Örneğin, Anadolu-Türk Sanatında figürün mimari süslemede kısıtlı kullanıldığı ve mevcut örneklerin de daha ziyade din dışı yapılarda mevcut olduğu şeklindedir. Halbuki zaman zaman İslam mimarisinin odak noktası olarak görülen camilerde de figüre yer verilmiştir örneğin figürlerin yapının iç mekânına değil de dış cephelere yerleştirilmesi, dini yapılara figür işlenmemesi kuralına kısmen de olsa uyulduğunu göstermektedir. Mevzu eski dönemlerden kalan, put veya ikame anlayışını reddetmekle ilgilidir.

Anadolu coğrafyasında gelişen Selçuklu kültür ve medeniyetinin; yaşam biçimi İran kültürü ile Orta Asya Türk geleneklerinin etkisine, dinsel inancı ise Hıristiyanlıkla kaynaşmış ve eski Şaman inancının izlerini taşıyarak İslâm dinine dayandığı söylenebilir "İslam sanatı" kavramı bazı modern sanat tarihçileri tarafından aldatıcı bir Avrupa merkezli tanım olarak eleştirilmiş olsa bile İslam dünyasında çok farklı zamanlarda üretilen sanatlar ile mekanlar arasındaki benzerlikler yeterlidir.
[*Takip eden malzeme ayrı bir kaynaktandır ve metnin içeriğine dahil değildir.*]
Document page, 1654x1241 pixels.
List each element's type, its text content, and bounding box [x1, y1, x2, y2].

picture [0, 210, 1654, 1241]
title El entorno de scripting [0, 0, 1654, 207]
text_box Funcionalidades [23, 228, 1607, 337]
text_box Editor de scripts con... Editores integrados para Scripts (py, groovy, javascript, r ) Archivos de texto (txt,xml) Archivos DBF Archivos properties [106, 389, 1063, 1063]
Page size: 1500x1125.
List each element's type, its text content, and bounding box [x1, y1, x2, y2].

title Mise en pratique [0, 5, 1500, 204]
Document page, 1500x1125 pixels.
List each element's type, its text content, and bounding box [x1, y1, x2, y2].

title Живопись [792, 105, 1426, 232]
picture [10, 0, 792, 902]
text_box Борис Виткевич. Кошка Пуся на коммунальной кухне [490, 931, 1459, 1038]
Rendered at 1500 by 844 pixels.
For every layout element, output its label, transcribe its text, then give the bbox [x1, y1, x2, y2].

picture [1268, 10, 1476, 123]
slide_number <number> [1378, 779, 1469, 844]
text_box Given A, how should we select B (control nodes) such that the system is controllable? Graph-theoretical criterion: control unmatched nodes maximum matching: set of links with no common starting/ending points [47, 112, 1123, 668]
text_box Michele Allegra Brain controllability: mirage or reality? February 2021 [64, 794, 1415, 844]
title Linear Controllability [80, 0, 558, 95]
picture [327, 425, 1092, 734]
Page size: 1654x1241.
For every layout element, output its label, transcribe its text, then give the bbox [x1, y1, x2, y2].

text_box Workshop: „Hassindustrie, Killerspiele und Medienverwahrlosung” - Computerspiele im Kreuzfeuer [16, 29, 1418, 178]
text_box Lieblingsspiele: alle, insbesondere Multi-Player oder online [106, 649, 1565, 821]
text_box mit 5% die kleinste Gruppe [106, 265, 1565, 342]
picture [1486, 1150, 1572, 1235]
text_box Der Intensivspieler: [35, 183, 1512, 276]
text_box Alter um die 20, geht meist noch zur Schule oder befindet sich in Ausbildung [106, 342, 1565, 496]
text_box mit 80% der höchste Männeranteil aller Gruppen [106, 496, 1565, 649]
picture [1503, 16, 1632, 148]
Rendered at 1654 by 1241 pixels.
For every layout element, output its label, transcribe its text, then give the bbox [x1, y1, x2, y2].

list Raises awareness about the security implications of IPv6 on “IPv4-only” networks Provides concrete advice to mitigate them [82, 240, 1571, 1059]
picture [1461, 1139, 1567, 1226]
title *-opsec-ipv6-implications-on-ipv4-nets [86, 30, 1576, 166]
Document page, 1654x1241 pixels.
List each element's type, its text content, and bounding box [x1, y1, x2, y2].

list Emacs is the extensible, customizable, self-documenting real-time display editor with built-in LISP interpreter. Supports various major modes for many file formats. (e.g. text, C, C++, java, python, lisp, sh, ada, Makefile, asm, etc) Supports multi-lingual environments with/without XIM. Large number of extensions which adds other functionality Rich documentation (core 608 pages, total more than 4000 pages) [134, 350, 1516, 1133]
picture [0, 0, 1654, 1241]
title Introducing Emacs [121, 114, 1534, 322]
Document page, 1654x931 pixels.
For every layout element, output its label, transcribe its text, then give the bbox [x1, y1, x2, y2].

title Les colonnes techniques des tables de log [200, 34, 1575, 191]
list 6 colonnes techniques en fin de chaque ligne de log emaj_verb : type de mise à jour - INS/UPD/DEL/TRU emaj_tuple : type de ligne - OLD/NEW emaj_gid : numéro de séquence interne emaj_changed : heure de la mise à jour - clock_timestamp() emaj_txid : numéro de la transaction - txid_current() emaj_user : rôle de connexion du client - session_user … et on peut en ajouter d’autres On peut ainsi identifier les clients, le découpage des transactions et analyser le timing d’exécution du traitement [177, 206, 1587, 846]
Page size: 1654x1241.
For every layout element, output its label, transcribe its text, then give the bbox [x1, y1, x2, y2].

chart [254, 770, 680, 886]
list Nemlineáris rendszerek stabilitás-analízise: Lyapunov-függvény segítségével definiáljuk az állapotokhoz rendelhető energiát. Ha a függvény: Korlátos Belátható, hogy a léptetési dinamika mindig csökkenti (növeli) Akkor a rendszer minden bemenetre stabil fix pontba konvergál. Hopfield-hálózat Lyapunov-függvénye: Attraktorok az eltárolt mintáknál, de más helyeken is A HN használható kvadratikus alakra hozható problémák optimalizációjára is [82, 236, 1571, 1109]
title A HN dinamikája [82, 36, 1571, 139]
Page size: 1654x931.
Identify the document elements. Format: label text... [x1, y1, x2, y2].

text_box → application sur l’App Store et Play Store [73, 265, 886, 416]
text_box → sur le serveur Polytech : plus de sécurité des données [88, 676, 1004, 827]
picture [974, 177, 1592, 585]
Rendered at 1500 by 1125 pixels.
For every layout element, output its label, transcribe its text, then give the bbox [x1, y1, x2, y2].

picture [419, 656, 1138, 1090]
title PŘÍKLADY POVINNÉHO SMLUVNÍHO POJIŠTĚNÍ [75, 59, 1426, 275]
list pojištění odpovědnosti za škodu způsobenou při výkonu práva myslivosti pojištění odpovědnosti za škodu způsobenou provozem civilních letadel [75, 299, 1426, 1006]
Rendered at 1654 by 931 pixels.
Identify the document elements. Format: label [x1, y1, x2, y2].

Artuklu' dan kalan el sanatları da önemli bir kolu temsil eden ve kesintisiz bir üretim çizgisiyle gelişen maden sanatı, üretildiği dönem ve coğrafyanın sanatsal bakış açısına dair pek çok dinamiği içerisinde bulundurması açısından önem teşkil etmektedir.

Taşınabilir kültür varlıkları niteliğindeki madeni eserler, coğrafi olarak temasta olunan farklı kültürlerle etkileşimin ve sanatın sınır alışverişinin gözler önüne serildiği özel bir grubu temsil etmektedir. Orta Çağ Anadolu'sunda maden sanatı adına en görkemli eserlerin, Konya ve Artuklu hâkimiyet sahasında gelişen maden atölyelerinde verildiği bilinmektedir.

Şamanik kültürün etkisinde kalmaya devam eden Anadolu sanatı, Anadolu Selçuklu sanatına da yansıyarak İslam sanatından farklı bir şekilde gelişmesine zemin hazırlamıştır.

Anadolu'nun fethiyle bu coğrafyaya yerleşen Artuklular, Hasankeyf – Diyarbakır, Mardin ve Harput gibi önemli merkezlere yerleştikten sonra göçebe kültüründen yavaş yavaş kurtularak yerleşik kültüre geçmeye başlamıştır.

Göçebe etkilerin kültürel yaşamda gezen Türk kavramını yani Türkmen kavramını açığa çıkararak, aynı olan tek bir mayayı yeryüzü planında farklı coğrafyalarda izlememize vesile olmuştur.

Sanat tarihine ilişkin tüm durumlar önceki kitaplarımda da değindiğim gibi "göç ve sosyo-kültürel etkisiyle" incelenmelidir. Bir toplumun yaşadığı göç olgusunun etkisi ekonomik bir değişim süreci olduğu gibi, aynı zamanda, göçe maruz kalanlar için bir semptomdur. Her ne kadar dünyanın farklı coğrafyalarındaki göç ve göçmenlerin ortak deneyimleri varsa da, her birey için farklı özgün etkileri de vardır.

Müslüman olmayan toplulukların Türkiye'den göçü 1900'lere uzansa da, geri dönüş sürecinin oluşum dinamikleri yanında; geri döndüklerinde evlerinde karşılaştıkları ve karşılaşmaları olası sosyo - ekonomik, siyasal ve kültürel olguları sanat tarihi ile ilişkilidir.

Putperestliğin yasaklanmasından ve kısmen de canlı formların yaratılmasının Tanrısal olanın tek ve bütn oluşu, anlayışı iledir, Müslümanlar yasakları farklı zamanlarda ve yerlerde farklı şekillerde yorumlamışlardır. İslam sanatı tipik olarak figürlerin yokluğu ve kaligrafi, geometrik ve soyut çiçek desenlerinin yaygın kullanımı ile karakterizedir.